TASK INPUTS START

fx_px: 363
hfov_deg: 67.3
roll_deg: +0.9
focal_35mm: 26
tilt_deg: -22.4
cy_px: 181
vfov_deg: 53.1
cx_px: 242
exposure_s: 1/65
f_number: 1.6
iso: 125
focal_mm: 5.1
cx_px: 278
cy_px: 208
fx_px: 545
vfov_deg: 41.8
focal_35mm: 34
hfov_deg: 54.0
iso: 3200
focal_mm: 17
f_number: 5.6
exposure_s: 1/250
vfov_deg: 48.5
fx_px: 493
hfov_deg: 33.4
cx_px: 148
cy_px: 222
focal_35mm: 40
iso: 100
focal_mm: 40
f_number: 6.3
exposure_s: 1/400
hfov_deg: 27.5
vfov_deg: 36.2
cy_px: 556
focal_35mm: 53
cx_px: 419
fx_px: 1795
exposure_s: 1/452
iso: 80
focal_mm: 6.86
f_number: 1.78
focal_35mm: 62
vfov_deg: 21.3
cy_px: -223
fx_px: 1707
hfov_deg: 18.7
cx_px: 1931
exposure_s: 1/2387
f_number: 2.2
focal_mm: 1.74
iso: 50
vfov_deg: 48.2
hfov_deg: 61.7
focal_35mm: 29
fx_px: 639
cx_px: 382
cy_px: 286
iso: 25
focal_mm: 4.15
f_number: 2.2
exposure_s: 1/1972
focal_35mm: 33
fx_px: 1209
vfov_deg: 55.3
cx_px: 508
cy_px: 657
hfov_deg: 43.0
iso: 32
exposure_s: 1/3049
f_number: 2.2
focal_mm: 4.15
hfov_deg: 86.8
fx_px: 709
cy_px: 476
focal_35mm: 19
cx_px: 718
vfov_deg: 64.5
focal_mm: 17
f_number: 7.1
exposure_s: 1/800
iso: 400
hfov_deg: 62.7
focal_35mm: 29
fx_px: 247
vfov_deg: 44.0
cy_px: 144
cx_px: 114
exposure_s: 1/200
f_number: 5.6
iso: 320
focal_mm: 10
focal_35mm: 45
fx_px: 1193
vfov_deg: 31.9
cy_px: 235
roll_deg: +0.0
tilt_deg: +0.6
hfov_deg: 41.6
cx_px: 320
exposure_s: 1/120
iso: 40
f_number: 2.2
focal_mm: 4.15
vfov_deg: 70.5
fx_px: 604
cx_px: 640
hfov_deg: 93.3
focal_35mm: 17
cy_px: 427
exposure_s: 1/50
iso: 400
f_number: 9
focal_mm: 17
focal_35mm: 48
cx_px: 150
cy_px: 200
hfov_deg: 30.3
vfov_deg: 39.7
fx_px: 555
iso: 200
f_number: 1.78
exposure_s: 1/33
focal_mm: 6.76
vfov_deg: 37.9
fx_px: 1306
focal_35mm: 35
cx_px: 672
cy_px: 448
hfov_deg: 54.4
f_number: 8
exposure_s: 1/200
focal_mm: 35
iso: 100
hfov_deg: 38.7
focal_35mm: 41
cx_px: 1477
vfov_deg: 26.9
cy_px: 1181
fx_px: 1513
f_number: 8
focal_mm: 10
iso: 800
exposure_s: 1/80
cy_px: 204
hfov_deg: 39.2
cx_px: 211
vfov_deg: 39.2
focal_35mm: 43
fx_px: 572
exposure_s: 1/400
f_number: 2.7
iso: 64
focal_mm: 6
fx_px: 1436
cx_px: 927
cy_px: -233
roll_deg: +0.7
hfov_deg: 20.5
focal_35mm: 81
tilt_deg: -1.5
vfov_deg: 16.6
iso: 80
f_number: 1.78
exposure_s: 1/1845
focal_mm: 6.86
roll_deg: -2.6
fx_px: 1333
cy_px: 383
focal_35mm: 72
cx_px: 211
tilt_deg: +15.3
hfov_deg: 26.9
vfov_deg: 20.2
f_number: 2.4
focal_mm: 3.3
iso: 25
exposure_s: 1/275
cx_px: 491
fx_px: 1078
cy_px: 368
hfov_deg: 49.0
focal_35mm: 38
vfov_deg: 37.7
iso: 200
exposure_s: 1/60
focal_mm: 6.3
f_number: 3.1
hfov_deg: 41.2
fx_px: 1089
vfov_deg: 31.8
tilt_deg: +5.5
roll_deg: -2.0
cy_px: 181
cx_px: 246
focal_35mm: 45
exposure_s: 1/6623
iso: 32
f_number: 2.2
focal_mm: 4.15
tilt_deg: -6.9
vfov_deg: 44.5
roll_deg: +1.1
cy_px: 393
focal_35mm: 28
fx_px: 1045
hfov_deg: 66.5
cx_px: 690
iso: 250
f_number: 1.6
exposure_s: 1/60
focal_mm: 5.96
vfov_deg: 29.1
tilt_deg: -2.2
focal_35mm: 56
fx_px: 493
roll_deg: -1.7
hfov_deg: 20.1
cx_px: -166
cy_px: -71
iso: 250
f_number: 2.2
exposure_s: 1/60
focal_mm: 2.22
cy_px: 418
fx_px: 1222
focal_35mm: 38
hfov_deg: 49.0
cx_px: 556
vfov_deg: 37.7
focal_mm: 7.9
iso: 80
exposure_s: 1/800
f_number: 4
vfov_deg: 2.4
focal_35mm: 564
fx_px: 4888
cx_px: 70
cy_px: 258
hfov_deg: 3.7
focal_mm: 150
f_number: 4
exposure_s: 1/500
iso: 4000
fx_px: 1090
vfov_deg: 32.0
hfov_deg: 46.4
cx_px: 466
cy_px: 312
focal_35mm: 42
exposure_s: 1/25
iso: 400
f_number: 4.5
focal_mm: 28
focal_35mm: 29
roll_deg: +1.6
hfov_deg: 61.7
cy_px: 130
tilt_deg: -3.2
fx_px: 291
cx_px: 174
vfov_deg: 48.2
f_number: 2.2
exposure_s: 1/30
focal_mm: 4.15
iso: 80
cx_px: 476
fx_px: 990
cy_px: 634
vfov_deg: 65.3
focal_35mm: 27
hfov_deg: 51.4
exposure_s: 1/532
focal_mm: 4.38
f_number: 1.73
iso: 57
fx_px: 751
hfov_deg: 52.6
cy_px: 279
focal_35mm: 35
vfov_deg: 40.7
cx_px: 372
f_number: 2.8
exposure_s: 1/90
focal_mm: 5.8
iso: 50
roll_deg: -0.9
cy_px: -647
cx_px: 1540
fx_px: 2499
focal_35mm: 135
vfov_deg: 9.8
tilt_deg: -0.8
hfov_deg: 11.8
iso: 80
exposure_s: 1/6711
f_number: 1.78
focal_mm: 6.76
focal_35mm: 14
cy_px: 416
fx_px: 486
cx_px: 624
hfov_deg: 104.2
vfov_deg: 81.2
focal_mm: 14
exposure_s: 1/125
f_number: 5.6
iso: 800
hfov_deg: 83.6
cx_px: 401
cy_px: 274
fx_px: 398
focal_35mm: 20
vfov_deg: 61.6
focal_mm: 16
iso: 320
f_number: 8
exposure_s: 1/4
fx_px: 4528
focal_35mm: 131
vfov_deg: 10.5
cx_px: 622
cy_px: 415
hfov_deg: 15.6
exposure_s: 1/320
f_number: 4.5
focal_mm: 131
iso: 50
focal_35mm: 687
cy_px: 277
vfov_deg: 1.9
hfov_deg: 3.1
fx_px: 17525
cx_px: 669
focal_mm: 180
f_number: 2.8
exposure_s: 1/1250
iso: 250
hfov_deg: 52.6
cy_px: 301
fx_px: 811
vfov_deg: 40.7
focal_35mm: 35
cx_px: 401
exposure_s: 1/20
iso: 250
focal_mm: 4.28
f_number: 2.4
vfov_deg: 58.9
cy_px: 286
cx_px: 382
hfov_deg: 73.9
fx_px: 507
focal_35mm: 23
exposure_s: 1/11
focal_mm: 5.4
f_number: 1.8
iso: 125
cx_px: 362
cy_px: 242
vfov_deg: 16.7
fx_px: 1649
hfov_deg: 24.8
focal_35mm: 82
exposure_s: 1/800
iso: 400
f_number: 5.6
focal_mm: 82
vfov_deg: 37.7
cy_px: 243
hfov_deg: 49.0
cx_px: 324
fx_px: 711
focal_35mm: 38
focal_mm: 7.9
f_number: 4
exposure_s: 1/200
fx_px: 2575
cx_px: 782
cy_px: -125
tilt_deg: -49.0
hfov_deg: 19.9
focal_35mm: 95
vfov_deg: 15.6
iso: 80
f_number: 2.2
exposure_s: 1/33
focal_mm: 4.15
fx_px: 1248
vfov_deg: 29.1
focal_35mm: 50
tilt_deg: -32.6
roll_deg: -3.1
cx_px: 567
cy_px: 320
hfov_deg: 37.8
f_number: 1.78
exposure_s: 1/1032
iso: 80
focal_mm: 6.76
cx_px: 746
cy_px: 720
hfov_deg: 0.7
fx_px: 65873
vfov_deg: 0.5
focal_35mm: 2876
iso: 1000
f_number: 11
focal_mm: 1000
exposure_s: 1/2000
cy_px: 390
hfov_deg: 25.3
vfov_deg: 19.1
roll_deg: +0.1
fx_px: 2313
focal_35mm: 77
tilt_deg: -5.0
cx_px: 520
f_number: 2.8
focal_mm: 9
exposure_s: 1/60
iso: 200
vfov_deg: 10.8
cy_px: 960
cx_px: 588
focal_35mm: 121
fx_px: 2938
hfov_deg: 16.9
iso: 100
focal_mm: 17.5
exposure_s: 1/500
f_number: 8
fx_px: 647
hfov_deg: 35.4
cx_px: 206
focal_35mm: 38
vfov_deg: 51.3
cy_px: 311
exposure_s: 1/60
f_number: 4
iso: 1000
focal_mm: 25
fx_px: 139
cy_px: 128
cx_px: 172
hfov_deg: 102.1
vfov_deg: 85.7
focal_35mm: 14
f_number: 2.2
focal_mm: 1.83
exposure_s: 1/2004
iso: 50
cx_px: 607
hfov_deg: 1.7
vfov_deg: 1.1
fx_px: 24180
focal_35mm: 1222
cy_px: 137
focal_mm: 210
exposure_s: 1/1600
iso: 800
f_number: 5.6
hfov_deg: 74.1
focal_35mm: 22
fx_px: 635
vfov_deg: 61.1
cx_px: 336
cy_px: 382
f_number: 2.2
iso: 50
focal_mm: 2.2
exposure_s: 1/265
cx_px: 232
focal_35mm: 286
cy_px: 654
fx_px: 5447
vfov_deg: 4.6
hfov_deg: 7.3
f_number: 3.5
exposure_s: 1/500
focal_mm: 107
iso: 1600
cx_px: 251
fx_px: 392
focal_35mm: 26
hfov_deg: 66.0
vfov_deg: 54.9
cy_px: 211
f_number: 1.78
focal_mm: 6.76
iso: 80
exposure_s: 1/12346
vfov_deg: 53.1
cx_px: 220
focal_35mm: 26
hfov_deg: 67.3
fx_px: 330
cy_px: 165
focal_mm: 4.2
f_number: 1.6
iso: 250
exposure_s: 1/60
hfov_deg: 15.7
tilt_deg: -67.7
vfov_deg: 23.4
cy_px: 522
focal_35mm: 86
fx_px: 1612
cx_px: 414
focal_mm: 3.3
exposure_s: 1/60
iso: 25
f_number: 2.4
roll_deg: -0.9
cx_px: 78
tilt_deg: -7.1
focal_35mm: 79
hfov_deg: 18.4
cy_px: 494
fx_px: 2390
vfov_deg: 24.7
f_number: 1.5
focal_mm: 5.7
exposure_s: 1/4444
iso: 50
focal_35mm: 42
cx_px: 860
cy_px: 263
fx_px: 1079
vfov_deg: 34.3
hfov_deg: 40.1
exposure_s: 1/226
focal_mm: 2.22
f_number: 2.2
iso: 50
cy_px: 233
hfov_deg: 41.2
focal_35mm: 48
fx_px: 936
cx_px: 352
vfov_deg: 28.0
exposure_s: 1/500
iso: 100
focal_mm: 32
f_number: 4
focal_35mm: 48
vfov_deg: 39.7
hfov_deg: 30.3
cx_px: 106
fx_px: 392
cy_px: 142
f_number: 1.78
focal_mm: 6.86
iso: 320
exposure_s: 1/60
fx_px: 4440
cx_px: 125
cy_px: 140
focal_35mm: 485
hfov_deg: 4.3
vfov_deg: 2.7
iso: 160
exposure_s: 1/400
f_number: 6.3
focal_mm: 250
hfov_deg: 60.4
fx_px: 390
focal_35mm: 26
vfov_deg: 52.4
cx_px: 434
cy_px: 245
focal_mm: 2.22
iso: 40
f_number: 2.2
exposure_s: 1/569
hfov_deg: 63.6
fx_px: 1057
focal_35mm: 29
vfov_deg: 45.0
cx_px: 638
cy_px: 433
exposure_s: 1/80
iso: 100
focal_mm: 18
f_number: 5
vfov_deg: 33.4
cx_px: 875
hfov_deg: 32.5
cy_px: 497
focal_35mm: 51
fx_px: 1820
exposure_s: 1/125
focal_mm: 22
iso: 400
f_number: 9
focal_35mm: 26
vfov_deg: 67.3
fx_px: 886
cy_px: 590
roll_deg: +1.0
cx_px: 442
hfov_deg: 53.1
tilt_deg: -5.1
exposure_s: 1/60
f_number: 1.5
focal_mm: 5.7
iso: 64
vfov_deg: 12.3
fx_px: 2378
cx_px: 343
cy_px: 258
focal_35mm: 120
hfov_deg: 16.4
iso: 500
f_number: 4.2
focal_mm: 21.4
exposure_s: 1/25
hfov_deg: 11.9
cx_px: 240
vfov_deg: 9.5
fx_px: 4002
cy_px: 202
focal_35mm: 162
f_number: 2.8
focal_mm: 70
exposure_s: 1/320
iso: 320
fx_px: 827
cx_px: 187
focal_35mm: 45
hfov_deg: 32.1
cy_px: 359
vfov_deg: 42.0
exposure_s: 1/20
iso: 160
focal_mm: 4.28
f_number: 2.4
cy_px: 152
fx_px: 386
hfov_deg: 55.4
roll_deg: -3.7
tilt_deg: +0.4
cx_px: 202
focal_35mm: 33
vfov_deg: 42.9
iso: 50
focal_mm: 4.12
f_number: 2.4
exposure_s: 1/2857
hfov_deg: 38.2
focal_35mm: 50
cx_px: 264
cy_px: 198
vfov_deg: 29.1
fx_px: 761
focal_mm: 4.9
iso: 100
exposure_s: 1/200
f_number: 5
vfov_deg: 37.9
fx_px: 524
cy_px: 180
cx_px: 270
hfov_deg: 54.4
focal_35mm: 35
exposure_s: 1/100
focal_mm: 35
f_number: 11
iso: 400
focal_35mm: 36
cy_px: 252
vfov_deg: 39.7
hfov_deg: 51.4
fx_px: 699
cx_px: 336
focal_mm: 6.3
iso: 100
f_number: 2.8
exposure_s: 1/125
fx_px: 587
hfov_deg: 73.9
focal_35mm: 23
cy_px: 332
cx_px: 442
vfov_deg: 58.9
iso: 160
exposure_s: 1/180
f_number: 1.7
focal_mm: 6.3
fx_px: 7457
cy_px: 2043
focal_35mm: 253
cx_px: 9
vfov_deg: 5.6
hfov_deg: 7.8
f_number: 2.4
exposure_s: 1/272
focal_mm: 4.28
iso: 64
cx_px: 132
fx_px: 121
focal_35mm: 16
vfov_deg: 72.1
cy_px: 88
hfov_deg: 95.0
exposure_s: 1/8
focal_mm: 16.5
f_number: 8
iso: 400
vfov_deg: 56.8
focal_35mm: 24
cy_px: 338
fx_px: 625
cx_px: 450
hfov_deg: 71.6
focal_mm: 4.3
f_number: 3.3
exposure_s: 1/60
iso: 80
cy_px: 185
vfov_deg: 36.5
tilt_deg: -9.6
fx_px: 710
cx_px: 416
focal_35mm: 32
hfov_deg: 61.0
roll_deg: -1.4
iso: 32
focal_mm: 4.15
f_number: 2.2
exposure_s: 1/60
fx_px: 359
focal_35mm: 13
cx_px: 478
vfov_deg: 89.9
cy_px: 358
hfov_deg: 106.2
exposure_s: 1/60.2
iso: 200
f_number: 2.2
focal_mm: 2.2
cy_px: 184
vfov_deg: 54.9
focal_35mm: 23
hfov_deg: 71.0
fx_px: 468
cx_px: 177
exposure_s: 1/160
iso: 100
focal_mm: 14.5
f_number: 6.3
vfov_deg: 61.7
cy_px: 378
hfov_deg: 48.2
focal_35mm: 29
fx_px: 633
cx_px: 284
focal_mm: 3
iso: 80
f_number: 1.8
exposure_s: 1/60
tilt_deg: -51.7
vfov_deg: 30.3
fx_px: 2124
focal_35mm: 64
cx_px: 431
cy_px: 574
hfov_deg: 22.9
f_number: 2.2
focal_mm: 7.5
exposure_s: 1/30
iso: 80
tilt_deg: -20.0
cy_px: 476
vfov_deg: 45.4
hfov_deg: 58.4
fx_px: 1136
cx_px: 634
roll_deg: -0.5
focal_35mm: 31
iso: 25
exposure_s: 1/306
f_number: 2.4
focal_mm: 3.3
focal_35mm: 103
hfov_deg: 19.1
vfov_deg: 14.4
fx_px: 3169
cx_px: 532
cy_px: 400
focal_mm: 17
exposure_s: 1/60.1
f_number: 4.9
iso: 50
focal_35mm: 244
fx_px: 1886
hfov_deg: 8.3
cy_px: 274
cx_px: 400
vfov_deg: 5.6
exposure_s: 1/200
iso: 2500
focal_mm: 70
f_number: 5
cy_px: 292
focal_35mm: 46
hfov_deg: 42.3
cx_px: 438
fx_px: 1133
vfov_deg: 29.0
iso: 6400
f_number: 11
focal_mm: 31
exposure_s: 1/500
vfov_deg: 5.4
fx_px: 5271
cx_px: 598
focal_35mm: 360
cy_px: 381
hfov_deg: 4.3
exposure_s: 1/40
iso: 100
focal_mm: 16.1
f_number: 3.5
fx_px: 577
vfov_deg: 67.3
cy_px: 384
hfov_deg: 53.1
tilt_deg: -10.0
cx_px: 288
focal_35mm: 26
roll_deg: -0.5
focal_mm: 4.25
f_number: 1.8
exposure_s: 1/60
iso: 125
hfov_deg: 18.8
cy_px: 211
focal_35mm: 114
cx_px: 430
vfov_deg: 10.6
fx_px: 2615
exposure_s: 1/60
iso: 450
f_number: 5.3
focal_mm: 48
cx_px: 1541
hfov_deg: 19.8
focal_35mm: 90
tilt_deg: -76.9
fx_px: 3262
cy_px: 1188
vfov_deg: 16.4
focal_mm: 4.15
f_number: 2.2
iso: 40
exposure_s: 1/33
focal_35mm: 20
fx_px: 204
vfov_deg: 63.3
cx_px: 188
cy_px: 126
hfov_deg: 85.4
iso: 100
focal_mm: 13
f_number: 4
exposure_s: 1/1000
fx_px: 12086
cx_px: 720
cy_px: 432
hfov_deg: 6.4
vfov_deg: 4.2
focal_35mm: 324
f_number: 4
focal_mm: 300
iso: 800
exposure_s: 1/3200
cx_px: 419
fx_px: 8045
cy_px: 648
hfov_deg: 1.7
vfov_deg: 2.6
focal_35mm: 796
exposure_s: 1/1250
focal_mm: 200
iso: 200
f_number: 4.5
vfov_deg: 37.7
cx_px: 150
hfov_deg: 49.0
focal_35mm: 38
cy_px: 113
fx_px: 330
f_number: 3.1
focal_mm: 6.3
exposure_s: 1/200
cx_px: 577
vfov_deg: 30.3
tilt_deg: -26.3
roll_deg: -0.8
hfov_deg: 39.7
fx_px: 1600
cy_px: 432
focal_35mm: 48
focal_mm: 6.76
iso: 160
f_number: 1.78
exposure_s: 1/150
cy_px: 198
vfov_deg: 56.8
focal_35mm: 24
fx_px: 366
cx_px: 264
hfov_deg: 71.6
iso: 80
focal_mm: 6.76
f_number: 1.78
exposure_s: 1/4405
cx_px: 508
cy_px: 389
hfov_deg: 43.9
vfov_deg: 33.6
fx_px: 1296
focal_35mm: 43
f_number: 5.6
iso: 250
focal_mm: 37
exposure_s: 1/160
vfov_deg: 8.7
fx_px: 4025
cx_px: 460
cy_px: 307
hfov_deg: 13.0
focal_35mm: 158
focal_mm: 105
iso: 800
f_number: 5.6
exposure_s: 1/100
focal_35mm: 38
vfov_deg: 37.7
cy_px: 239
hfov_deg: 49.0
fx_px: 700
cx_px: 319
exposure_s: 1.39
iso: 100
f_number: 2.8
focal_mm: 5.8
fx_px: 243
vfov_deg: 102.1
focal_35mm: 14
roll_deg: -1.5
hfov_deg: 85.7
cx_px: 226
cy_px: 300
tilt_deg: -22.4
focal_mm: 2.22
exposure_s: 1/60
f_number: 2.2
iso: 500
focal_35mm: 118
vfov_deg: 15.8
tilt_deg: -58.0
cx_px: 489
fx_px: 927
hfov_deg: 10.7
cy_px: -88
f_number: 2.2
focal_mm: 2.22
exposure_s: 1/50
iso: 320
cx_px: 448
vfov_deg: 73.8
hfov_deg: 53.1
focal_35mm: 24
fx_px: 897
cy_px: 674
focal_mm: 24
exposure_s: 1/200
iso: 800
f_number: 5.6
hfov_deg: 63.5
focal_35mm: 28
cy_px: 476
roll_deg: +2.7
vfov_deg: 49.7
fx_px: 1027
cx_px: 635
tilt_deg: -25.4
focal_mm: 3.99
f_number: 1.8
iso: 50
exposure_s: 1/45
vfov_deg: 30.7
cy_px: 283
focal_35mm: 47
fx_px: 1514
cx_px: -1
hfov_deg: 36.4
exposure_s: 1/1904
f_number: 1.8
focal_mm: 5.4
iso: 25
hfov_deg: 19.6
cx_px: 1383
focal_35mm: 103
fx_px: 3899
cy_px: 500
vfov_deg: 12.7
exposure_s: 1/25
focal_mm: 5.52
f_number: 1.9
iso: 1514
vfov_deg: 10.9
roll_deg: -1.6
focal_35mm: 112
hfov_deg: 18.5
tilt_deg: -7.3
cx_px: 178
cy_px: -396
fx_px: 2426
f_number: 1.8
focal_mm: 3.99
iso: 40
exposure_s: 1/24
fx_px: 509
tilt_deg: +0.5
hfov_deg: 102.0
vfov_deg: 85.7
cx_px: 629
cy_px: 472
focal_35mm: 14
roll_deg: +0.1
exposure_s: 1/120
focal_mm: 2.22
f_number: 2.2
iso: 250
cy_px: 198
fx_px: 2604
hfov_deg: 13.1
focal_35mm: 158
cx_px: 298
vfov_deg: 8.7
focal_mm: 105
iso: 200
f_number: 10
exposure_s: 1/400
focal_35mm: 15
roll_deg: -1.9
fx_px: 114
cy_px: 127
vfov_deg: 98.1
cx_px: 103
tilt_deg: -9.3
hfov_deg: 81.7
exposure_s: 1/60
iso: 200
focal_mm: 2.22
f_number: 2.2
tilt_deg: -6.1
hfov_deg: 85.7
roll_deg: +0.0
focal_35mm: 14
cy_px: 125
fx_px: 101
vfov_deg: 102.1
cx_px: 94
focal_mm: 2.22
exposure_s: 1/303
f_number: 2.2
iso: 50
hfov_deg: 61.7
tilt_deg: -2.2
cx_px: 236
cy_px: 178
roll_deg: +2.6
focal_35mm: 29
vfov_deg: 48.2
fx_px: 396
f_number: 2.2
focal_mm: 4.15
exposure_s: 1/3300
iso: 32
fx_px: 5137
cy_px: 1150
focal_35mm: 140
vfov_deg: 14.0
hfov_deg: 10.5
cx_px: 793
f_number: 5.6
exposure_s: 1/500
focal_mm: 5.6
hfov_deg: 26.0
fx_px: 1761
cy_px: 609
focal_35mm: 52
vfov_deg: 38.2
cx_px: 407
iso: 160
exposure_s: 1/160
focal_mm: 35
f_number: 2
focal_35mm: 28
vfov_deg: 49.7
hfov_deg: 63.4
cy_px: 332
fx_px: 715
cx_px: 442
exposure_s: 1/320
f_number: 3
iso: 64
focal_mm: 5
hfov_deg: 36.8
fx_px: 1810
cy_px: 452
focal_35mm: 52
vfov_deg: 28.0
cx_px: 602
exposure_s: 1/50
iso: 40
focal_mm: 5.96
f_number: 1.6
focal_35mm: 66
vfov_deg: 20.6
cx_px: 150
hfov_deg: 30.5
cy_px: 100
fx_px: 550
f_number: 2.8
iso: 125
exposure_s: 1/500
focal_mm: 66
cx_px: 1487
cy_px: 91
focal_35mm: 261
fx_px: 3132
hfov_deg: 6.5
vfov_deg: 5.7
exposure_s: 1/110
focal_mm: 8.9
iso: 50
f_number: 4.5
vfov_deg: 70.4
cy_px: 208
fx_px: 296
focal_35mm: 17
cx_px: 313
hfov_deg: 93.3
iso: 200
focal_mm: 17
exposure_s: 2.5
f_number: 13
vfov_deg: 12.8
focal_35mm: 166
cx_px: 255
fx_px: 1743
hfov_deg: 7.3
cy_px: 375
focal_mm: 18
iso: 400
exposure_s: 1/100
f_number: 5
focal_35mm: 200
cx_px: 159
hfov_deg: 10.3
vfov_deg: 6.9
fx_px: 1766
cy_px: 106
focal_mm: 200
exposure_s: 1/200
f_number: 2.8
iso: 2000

TASK INPUTS END

## WORK ORDER
Of the lines above, retype only those from the line containing "exposure_s: 1/265" through the line containing "tilt_deg: +0.4", including both, exactly.

## TASK ANSWER
exposure_s: 1/265
cx_px: 232
focal_35mm: 286
cy_px: 654
fx_px: 5447
vfov_deg: 4.6
hfov_deg: 7.3
f_number: 3.5
exposure_s: 1/500
focal_mm: 107
iso: 1600
cx_px: 251
fx_px: 392
focal_35mm: 26
hfov_deg: 66.0
vfov_deg: 54.9
cy_px: 211
f_number: 1.78
focal_mm: 6.76
iso: 80
exposure_s: 1/12346
vfov_deg: 53.1
cx_px: 220
focal_35mm: 26
hfov_deg: 67.3
fx_px: 330
cy_px: 165
focal_mm: 4.2
f_number: 1.6
iso: 250
exposure_s: 1/60
hfov_deg: 15.7
tilt_deg: -67.7
vfov_deg: 23.4
cy_px: 522
focal_35mm: 86
fx_px: 1612
cx_px: 414
focal_mm: 3.3
exposure_s: 1/60
iso: 25
f_number: 2.4
roll_deg: -0.9
cx_px: 78
tilt_deg: -7.1
focal_35mm: 79
hfov_deg: 18.4
cy_px: 494
fx_px: 2390
vfov_deg: 24.7
f_number: 1.5
focal_mm: 5.7
exposure_s: 1/4444
iso: 50
focal_35mm: 42
cx_px: 860
cy_px: 263
fx_px: 1079
vfov_deg: 34.3
hfov_deg: 40.1
exposure_s: 1/226
focal_mm: 2.22
f_number: 2.2
iso: 50
cy_px: 233
hfov_deg: 41.2
focal_35mm: 48
fx_px: 936
cx_px: 352
vfov_deg: 28.0
exposure_s: 1/500
iso: 100
focal_mm: 32
f_number: 4
focal_35mm: 48
vfov_deg: 39.7
hfov_deg: 30.3
cx_px: 106
fx_px: 392
cy_px: 142
f_number: 1.78
focal_mm: 6.86
iso: 320
exposure_s: 1/60
fx_px: 4440
cx_px: 125
cy_px: 140
focal_35mm: 485
hfov_deg: 4.3
vfov_deg: 2.7
iso: 160
exposure_s: 1/400
f_number: 6.3
focal_mm: 250
hfov_deg: 60.4
fx_px: 390
focal_35mm: 26
vfov_deg: 52.4
cx_px: 434
cy_px: 245
focal_mm: 2.22
iso: 40
f_number: 2.2
exposure_s: 1/569
hfov_deg: 63.6
fx_px: 1057
focal_35mm: 29
vfov_deg: 45.0
cx_px: 638
cy_px: 433
exposure_s: 1/80
iso: 100
focal_mm: 18
f_number: 5
vfov_deg: 33.4
cx_px: 875
hfov_deg: 32.5
cy_px: 497
focal_35mm: 51
fx_px: 1820
exposure_s: 1/125
focal_mm: 22
iso: 400
f_number: 9
focal_35mm: 26
vfov_deg: 67.3
fx_px: 886
cy_px: 590
roll_deg: +1.0
cx_px: 442
hfov_deg: 53.1
tilt_deg: -5.1
exposure_s: 1/60
f_number: 1.5
focal_mm: 5.7
iso: 64
vfov_deg: 12.3
fx_px: 2378
cx_px: 343
cy_px: 258
focal_35mm: 120
hfov_deg: 16.4
iso: 500
f_number: 4.2
focal_mm: 21.4
exposure_s: 1/25
hfov_deg: 11.9
cx_px: 240
vfov_deg: 9.5
fx_px: 4002
cy_px: 202
focal_35mm: 162
f_number: 2.8
focal_mm: 70
exposure_s: 1/320
iso: 320
fx_px: 827
cx_px: 187
focal_35mm: 45
hfov_deg: 32.1
cy_px: 359
vfov_deg: 42.0
exposure_s: 1/20
iso: 160
focal_mm: 4.28
f_number: 2.4
cy_px: 152
fx_px: 386
hfov_deg: 55.4
roll_deg: -3.7
tilt_deg: +0.4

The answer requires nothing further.